:: Document extract ::
ALTER TABLE postal_codes CONFIGURE ZONE USING constraints='["+region=usa"]';
ALTER INDEX postal_codes@idx_eu CONFIGURE ZONE USING constraints='["+region=eu"]';
ALTER INDEX postal_codes@idx_apac CONFIGURE ZONE USING constraints='["+region=apac"]';
To verify this feature is working as expected, we'll query the database from each of our local nodes as shown below. Each node has been configured to be in a different region, and it should now be using the index pinned to that region.
In a geo-distributed scenario with a cluster that spans multiple datacenters, it may take time for the optimizer to fetch schemas from other nodes the first time a query is planned; thereafter, the schema should be cached locally.
For example, if you have 11 nodes, you may see 11 queries with high latency due to schema cache misses. Once all nodes have cached the schema locally, the latencies will drop.
This behavior may also cause the Statements page of the Web UI to show misleadingly high latencies until schemas are cached locally.
As expected, the node in the USA region uses the primary key index.
$ cockroach sql --insecure --host=localhost --port=26257 --database=test -e 'EXPLAIN SELECT * FROM postal_codes WHERE id=1;'
tree | field | description
-------+---------------------+-----------------------
| distribution | local
| vectorized | false
scan | |
| estimated row count | 1
| table | postal_codes@primary
| spans | [/1 - /1]
(6 rows)
As expected, the node in the EU uses the idx_eu
index.
$ cockroach sql --insecure --host=localhost --port=26258 --database=test -e 'EXPLAIN SELECT * FROM postal_codes WHERE id=1;'
tree | field | description
-------+---------------------+----------------------
| distribution | local
| vectorized | false
scan | |
| estimated row count | 1
| table | postal_codes@idx_eu
| spans | [/1 - /1]
(6 rows)
As expected, the node in APAC uses the idx_apac
index.
$ cockroach sql --insecure --host=localhost --port=26259 --database=test -e 'EXPLAIN SELECT * FROM postal_codes WHERE id=1;'
tree | field | description
-------+---------------------+------------------------
| distribution | local
| vectorized | false
scan | |
| estimated row count | 1
| table | postal_codes@idx_apac
| spans | [/1 - /1]
(6 rows)
You'll need to make changes to the above configuration to reflect your production environment, but the concepts will be the same.
Leaseholder preferences
If you provide leaseholder preferences in addition to replication zone constraints, the optimizer will attempt to take your leaseholder preferences into account as well when selecting an index for your query. There are several factors to keep in mind:
Zone constraints are always respected (hard constraint), whereas lease preferences are taken into account as "additional information" -- as long as they do not contradict the zone constraints.

:: Recorded data ::
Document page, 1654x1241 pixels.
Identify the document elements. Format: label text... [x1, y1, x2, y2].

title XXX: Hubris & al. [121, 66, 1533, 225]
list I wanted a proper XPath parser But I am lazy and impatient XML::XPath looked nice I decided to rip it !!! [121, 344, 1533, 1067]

:: Required work ::
• 1. Repeat the part of the index zone configuration excerpt that opens with the words containing "For example, if" and closes with "are cached locally.".
• 2. Answer these questions from the index zone configuration excerpt.
(a) Which index does the node in the USA region use?
(b) With 11 nodes, how many high-latency queries might appear because of schema cache misses?
(c) How are zone constraints treated compared with lease preferences?
The listing is separate material, apart from the index zone configuration excerpt.

:: Outputs by task ::
• 1.
For example, if you have 11 nodes, you may see 11 queries with high latency due to schema cache misses. Once all nodes have cached the schema locally, the latencies will drop.
This behavior may also cause the Statements page of the Web UI to show misleadingly high latencies until schemas are cached locally.

• 2.
(a) The primary key index.
(b) 11 queries.
(c) Zone constraints are always respected as a hard constraint. Lease preferences are taken into account as "additional information" as long as they do not contradict the zone constraints.